Pasó lo que pasa en muchas ciudades de la Argentina: una mujer vive sola en una casa, crea su universo propio ahí adentro con plantas, una decoración de estilo personal y una idea de futuro que incluye (en este caso) el acopio de rollos de empapelado sin usar en un cobertizo del fondo del patio. Pero futuro no hay y la mujer muere. La casa se vende. El nuevo propietario, haciendo uso y abuso de su derecho dominial y posesorio, la derriba. En su lugar construye un galpón más, que formará parte de su floreciente proyecto económico.

Pasa algo más, que no siempre sucede. El nuevo dueño tiene una hija, artista, que visita la casa y la sueña taller, pero el sueño es imposible de concretar porque es el padre quien detenta el poder. La hija artista tiene una cámara fotográfica y sabe sacar muy buenas fotos, y hace un registro estéticamente valioso de la casa condenada. Quiere que quede algo, dice. Se lleva de la demolición todo lo que puede. Las perillas floridas de grifería, en especial, "¿no son un sueño?". O como escribía Edgar Bayley: "Es infinita esta riqueza abandonada".

La hija del demoledor se convirtió por propia voluntad en heredera más o menos frustrada de la demolida. Traicionó, por amor a la belleza de aquella casa increíble, y por lealtad al espíritu de su antigua dueña desconocida, al padre insensible. Lo cuenta con tanta pena que la voz le sale en un susurro. Su desafiliación es política.

 

De tonos cálidos en ocre y pastel, la foto clama en sordina aquello de que una fotografía es la huella de lo que ha sido.

Sin embargo, ella no cambia de clase. No cambia de familia. La obra es una ficción, un trance de médium, un "como si" de lo que no se pudo hacer. Su figura es la sinécdoque de la parte por el todo, ese tropo o desplazamiento retórico que consiste en elevar el caso singular a la función de representante de una totalidad. La totalidad, en este caso, se puede pensar como un país donde la cultura de la diversidad de género y los modos singulares y cultos de vivir son arrasados por el capitalismo agroindustrial y financiero. O una región donde un presidente nazi incendia el Amazonas: esto ya sería una hipérbole en lo real. Pero también habría que incluir, enmarcando el relato de Paula en un horizonte subjetivo más amplio, la historia reciente de las rebeldías juveniles pequeñoburguesas de los años '60 y '70, esas traiciones de clase que se lo jugaron todo.

Le falta algo, a esa luz, a esta obra de la falta: le falta la acción transformadora.
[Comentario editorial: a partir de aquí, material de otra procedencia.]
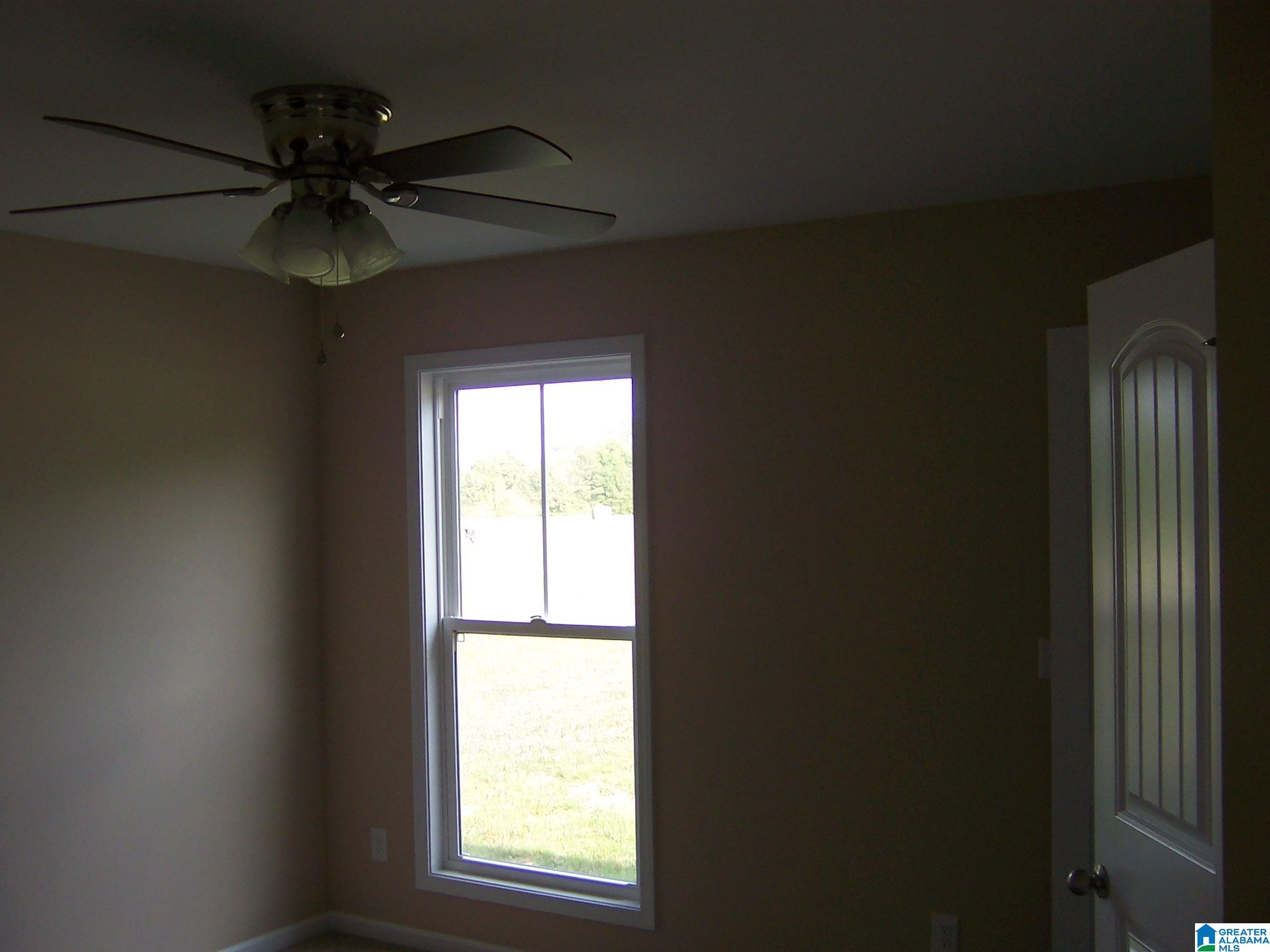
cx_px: 635
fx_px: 1321
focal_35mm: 36
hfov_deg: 51.4
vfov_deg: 39.7
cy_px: 476
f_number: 2.8
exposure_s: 1/90
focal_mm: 5.6
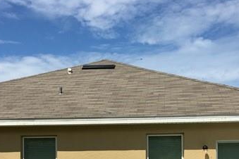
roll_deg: +0.0
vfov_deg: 22.7
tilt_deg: +1.1
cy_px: 163
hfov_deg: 35.0
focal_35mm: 57
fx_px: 378
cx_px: 128
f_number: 2.2
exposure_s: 1/2404
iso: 25
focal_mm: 4.15
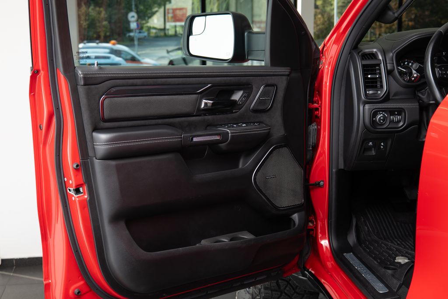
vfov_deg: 27.6
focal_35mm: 49
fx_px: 608
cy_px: 146
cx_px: 221
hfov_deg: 40.5
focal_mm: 39
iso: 160
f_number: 5
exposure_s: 1/125
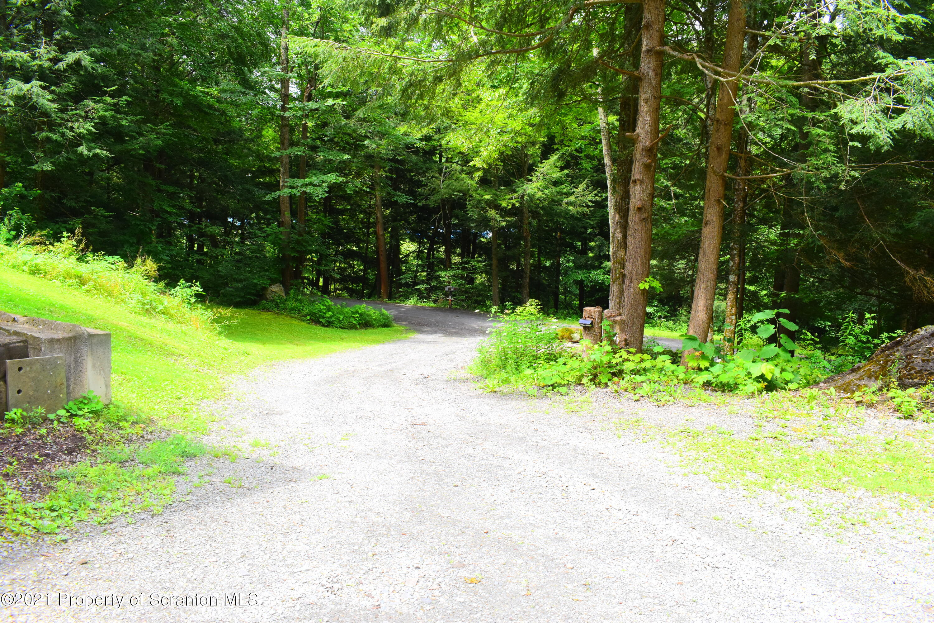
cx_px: 467
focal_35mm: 30
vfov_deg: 43.6
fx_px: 778
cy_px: 312
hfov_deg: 61.9
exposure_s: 1/250
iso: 400
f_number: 8
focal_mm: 20
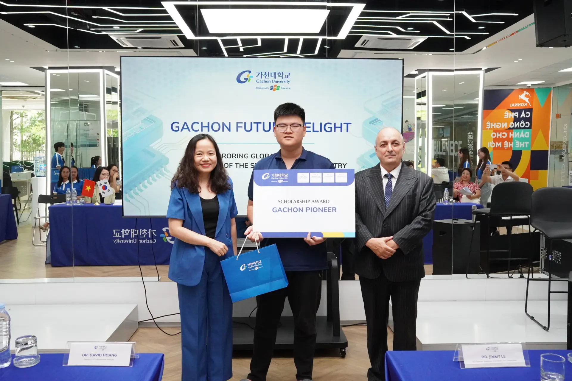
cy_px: 190
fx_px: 605
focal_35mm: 38
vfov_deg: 35.0
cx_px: 286
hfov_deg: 50.6
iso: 6400
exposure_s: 1/500
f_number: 7.1
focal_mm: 25.4
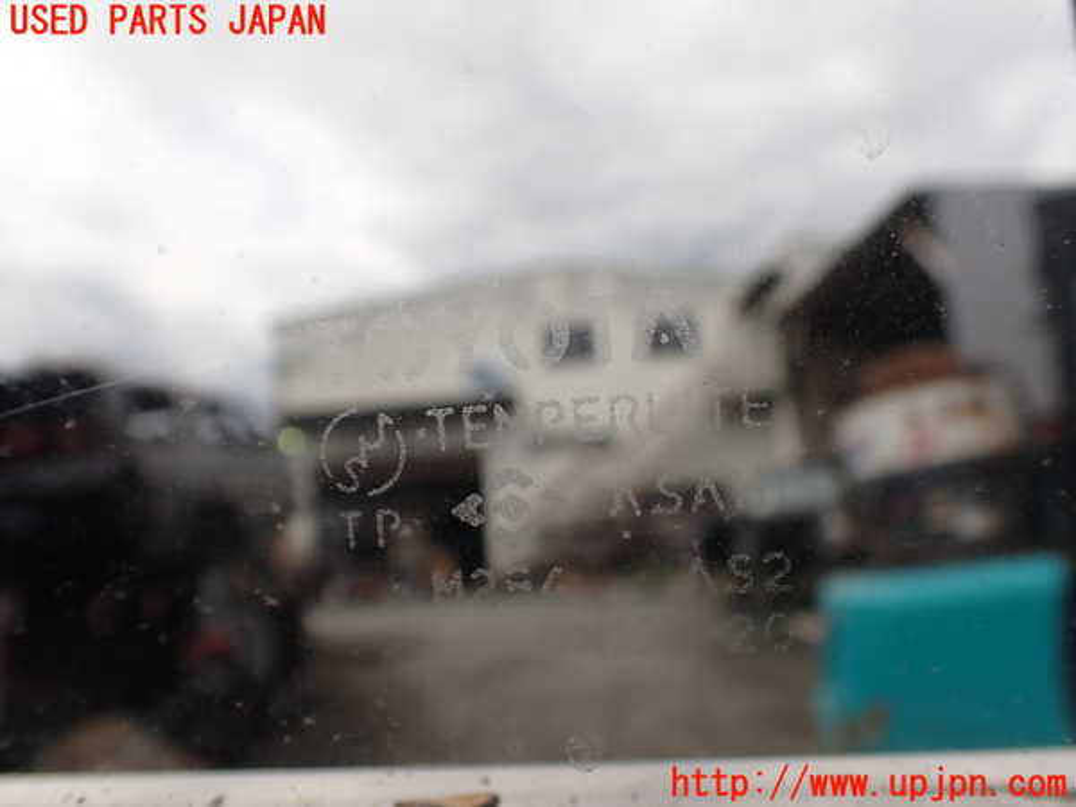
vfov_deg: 46.8
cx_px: 538
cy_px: 404
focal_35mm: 30
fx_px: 933
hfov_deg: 60.0
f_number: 3.2
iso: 100
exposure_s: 1/1000
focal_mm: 5.4
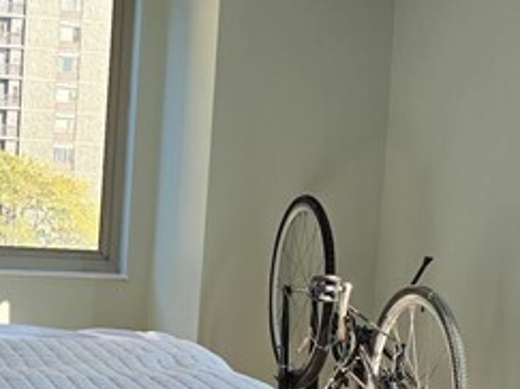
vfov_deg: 15.1
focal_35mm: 97
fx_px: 1456
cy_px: 308
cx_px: 79
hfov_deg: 20.0
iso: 16
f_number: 1.7
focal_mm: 6.3
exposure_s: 1/120
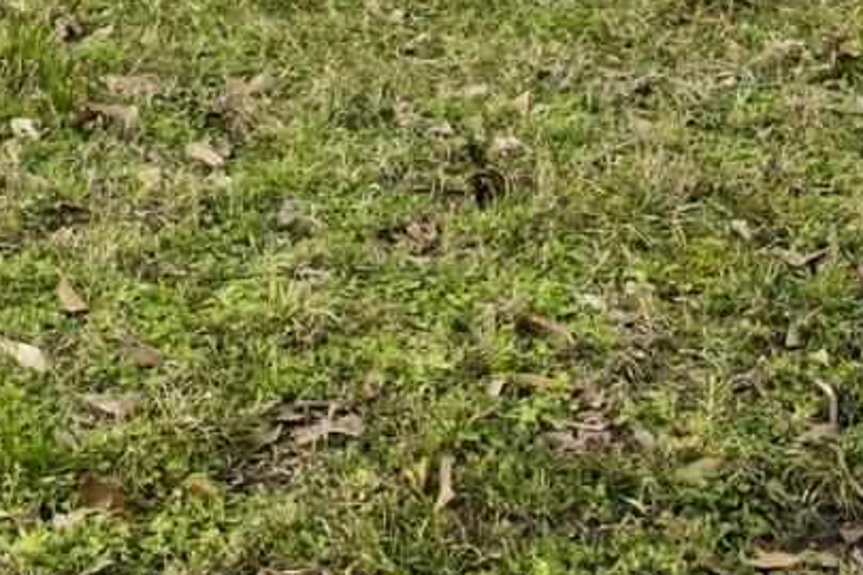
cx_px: 26
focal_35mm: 105
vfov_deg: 11.2
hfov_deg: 19.0
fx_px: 2517
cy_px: -755
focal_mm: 11
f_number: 8
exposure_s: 1/40
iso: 200
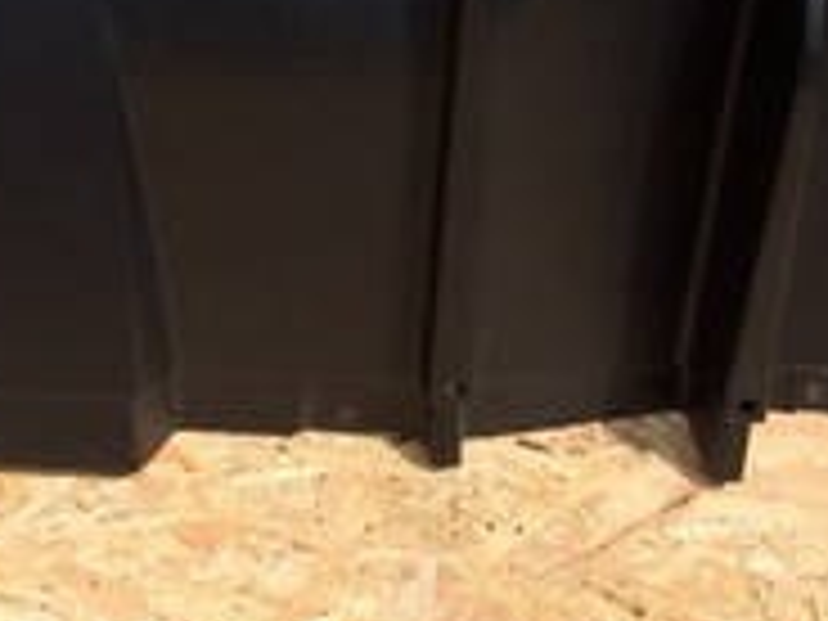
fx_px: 3181
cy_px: -94
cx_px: -248
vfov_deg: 11.0
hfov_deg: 14.2
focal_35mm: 133
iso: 40
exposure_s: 1/3165
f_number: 2.2
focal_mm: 4.12
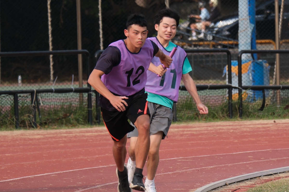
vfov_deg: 4.0
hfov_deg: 6.0
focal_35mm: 345
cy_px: 96
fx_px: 2769
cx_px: 144
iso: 125
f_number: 6.7
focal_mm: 230
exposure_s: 1/200
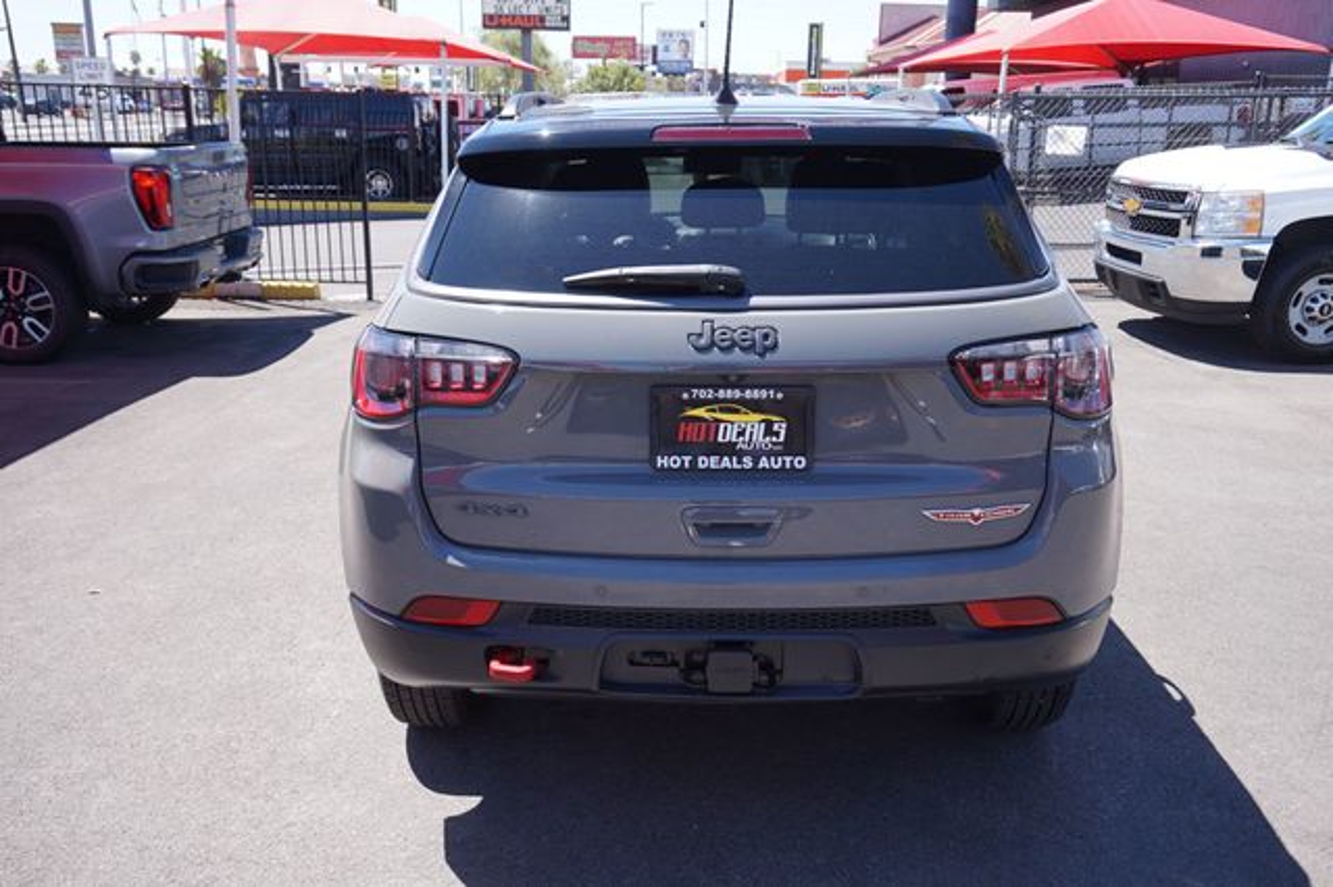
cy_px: 444
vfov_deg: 43.6
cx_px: 666
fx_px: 1110
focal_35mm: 30
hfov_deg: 62.0
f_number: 5.6
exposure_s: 1/200
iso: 100
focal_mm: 20
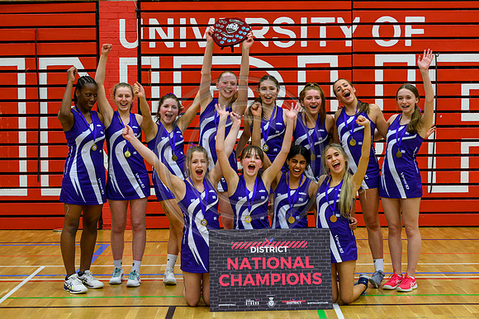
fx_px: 1065
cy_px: 160
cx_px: 240
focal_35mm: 80
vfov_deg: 17.1
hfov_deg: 25.4
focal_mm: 80
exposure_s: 1/250
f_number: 5
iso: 3200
Cuando el arte habla de la política sin hacerla, cae en la elegía, que es el canto a los muertos. Narrar desde la derrota del presente hace un arte que por muy poco no equivale al silencio. El que ese silencio grite, el que la belleza y eficacia con que se plasma el registro artístico del daño provoquen una reflexión tendiente a cambiar el futuro, deja sin embargo la herida intacta. Cuidado con los terapeutas del arte. Cuidado con las denuncias susurradas. Una segunda etapa del proyecto podría quizás destinar las ventas del libro y de las fotografías, objetos de melancólica y feroz belleza, a algún nuevo tipo de alquimia regido por pasiones alegres.

Paula Punto residió en su Buenos Aires natal hasta 2011, cuando se vino a vivir a Rosario. En 2018 se recibió de Licenciada en Bellas Artes en la UNR. Cursó prestigiosos seminarios de acción performática y talleres de fotografía y escritura creativa. Integra junto a Maia Morosano el colectivo editorial Patas de Cabra. Considera a sus producciones como un devenir de investigaciones artísticas donde el cuerpo es atravesado por la experiencia, y a la escritura sobre arte y de poesía como herramientas de investigación sensible y búsqueda.